O Brasil é um país com poucos números e estatísticas organizados nas mais diversas áreas. Basta tentar fazer uma reportagem ou investigação qualquer que essa escassez de informações aparece rapidamente.

Esse problema brasileiro – que não mata, mas certamente aleija – foi abordado em uma série de reportagens pelo jornal O Globo, desde o último dia 28. A primeira matéria tratou da falta de estatísticas organizadas na área de segurança pública, enquanto as seguintes mostraram que faltam estatísticas nos setores de educação e saúde.

18oldbailey2-popup Os números não são meros caprichos – e as reportagens evidenciam isso. A desorganização não permite o planejamento na identificação de problemas, na orientação de estratégias de ação e na mensuração de resultados. Em muitos casos, o governo federal até criou bancos de dados, mas eles simplesmente não são alimentados pelos donos da informação – na maioria das vezes, estados e municípios.

A série de reportagens ganhou um título bastante significativo e apropriado: “O apagão de informações”. Sem dados históricos e abrangentes, nenhuma sociedade consegue detectar avanços e deficiências de forma que possa corrigir erros ou insistir em experiências bem-sucedidas.

Caso exemplar – Apenas para servir de bom exemplo, o jornal The New York Times publicou uma reportagem abordando estatísticas a respeito do sistema de julgamentos criminais da cidade de Londres, na Inglaterra, a partir de dados arquivados de Old Bailey, a corte principal de julgamentos. Detalhe: os dados abrangem crimes julgados no período entre 1674 a 1913.

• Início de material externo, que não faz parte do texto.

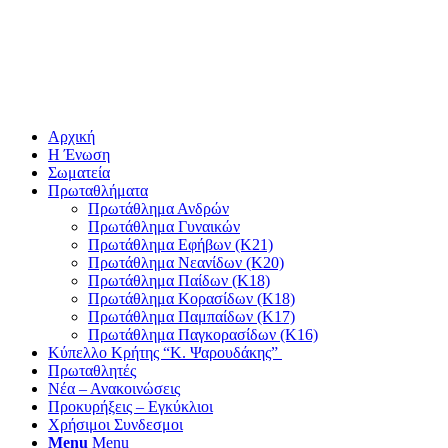
Αρχική
Η Ένωση
Σωματεία
Πρωταθλήματα
Πρωτάθλημα Ανδρών
Πρωτάθλημα Γυναικών
Πρωτάθλημα Εφήβων (Κ21)
Πρωτάθλημα Νεανίδων (Κ20)
Πρωτάθλημα Παίδων (Κ18)
Πρωτάθλημα Κορασίδων (Κ18)
Πρωτάθλημα Παμπαίδων (Κ17)
Πρωτάθλημα Παγκορασίδων (Κ16)
Κύπελλο Κρήτης “Κ. Ψαρουδάκης”
Πρωταθλητές
Νέα – Ανακοινώσεις
Προκυρήξεις – Εγκύκλιοι
Χρήσιμοι Συνδεσμοι
Menu
Menu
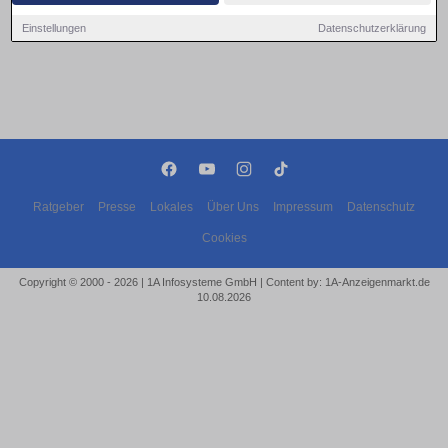
Einstellungen
Datenschutzerklärung
Ratgeber
Presse
Lokales
Über Uns
Impressum
Datenschutz
Cookies
Copyright © 2000 - 2026 | 1A Infosysteme GmbH | Content by: 1A-Anzeigenmarkt.de
10.08.2026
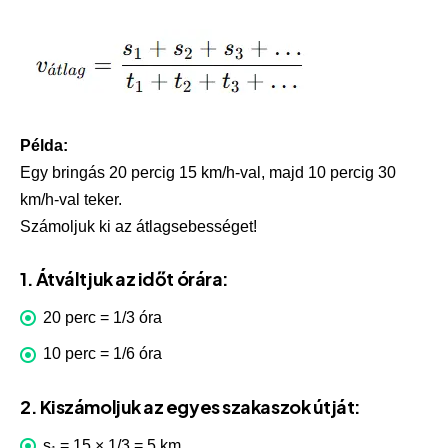
Példa:
Egy bringás 20 percig 15 km/h-val, majd 10 percig 30
km/h-val teker.
Számoljuk ki az átlagsebességet!
1. Átváltjuk az időt órára:
20 perc = 1/3 óra
10 perc = 1/6 óra
2. Kiszámoljuk az egyes szakaszok útját:
s₁ = 15 × 1/3 = 5 km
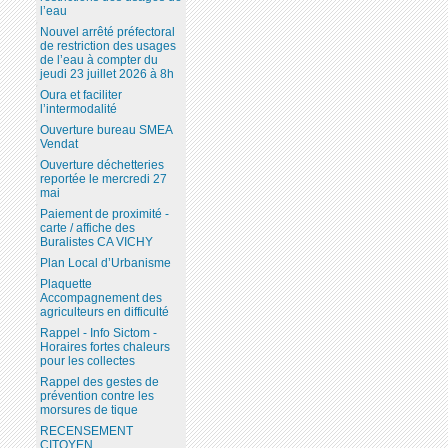
l’eau
Nouvel arrêté préfectoral
de restriction des usages
de l’eau à compter du
jeudi 23 juillet 2026 à 8h
Oura et faciliter
l’intermodalité
Ouverture bureau SMEA
Vendat
Ouverture déchetteries
reportée le mercredi 27
mai
Paiement de proximité -
carte / affiche des
Buralistes CA VICHY
Plan Local d’Urbanisme
Plaquette
Accompagnement des
agriculteurs en difficulté
Rappel - Info Sictom -
Horaires fortes chaleurs
pour les collectes
Rappel des gestes de
prévention contre les
morsures de tique
RECENSEMENT
CITOYEN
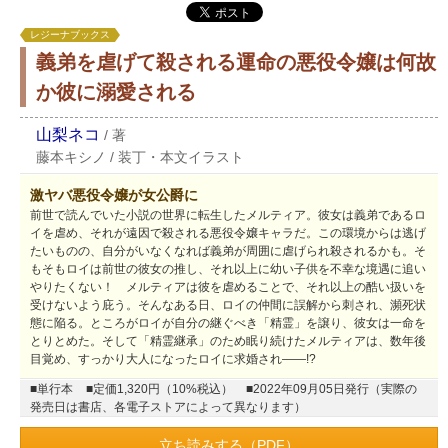
レジーナブックス
義弟を虐げて殺される運命の悪役令嬢は何故
か彼に溺愛される
山梨ネコ
/
著
藤本キシノ
/
装丁・本文イラスト
激ヤバ悪役令嬢が女公爵に
前世で読んでいた小説の世界に転生したメルティア。彼女は義弟であるロ
イを虐め、それが遠因で殺される悪役令嬢キャラだ。この環境からは逃げ
たいものの、自分がいなくなれば義弟が周囲に虐げられ殺されるかも。そ
もそもロイは前世の彼女の推し、それ以上に幼い子供を不幸な境遇に追い
やりたくない！ メルティアは彼を虐めることで、それ以上の酷い扱いを
受けないよう庇う。そんなある日、ロイの仲間に誤解から刺され、瀕死状
態に陥る。ところがロイが自分の継ぐべき「精霊」を譲り、彼女は一命を
とりとめた。そして「精霊継承」のため眠り続けたメルティアは、数年後
目覚め、すっかり大人になったロイに求婚され――!?
■単行本
■定価1,320円（10%税込）
■2022年09月05日発行（実際の
発売日は書店、各電子ストアによって異なります）
立ち読みする（PDF）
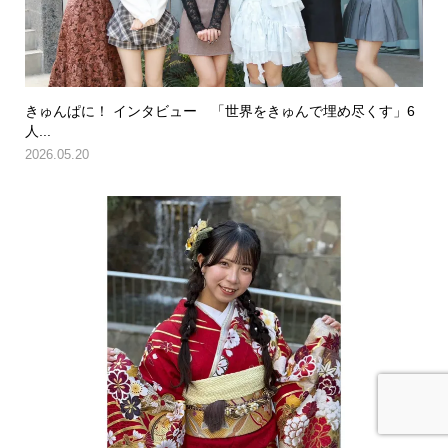
きゅんぱに！ インタビュー 「世界をきゅんで埋め尽くす」6
人...
2026.05.20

No Brasil, o IBGE (Instituto Brasileiro de Geografia e Estatística) costuma ser um raro oásis para pesquisadores, jornalistas e cidadãos que desejam obter estatísticas econômicas e sociais sobre diversos aspectos do país. No entanto, mesmo a instituição não tem informações organizadas e confiáveis que remetam à primeira metade do século XX. O instituto só foi criado em 1934, quando passou a exercer o trabalho de mostrar o país pelos números, de forma sistemática e organizada.

Setores organizados da sociedade, incluindo estatais e não governamentais, até se esforçam para criar bancos de dados sobre saúde, educação, economia, política e outros aspectos, mas o Brasil vive, realmente, há tempos, um “apagão de informações”. As consequências desse hiato, desses buracos, é desastrosa, na medida que não permite às pessoas conhecerem e transformarem o espaço em que vivem e a realidade delas.